Show the lines below that contain the string "ресепшн".

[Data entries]
━━━━━━━━━━━━━━━━━━━━

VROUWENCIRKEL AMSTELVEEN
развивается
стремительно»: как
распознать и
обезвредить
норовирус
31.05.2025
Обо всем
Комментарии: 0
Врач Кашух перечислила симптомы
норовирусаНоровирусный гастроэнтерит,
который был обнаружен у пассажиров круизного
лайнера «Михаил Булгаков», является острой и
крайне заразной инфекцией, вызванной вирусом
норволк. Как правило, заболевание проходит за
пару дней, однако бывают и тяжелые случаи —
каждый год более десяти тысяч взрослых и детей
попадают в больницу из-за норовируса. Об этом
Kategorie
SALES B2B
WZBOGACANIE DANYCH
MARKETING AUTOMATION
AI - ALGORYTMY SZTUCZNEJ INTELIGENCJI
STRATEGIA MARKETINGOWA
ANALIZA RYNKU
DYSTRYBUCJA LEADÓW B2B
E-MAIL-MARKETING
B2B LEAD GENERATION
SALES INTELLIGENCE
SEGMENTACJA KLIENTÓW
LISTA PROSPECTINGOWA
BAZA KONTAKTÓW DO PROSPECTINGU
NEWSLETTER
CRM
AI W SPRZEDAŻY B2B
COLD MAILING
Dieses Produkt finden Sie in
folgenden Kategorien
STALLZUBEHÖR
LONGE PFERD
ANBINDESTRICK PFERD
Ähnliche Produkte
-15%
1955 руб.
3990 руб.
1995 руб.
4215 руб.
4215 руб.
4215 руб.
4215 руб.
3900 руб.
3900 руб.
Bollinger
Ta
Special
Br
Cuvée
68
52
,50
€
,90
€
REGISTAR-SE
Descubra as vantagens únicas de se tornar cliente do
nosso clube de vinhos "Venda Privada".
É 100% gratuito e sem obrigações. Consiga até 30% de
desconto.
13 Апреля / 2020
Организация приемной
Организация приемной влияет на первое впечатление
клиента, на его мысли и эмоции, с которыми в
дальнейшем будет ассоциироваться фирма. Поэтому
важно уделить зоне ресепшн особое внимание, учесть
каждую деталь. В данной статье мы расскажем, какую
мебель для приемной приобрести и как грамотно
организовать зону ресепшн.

━━━━━━━━━━━━━━━━━━━━

● **Result of the task**
важно уделить зоне ресепшн особое внимание, учесть
организовать зону ресепшн.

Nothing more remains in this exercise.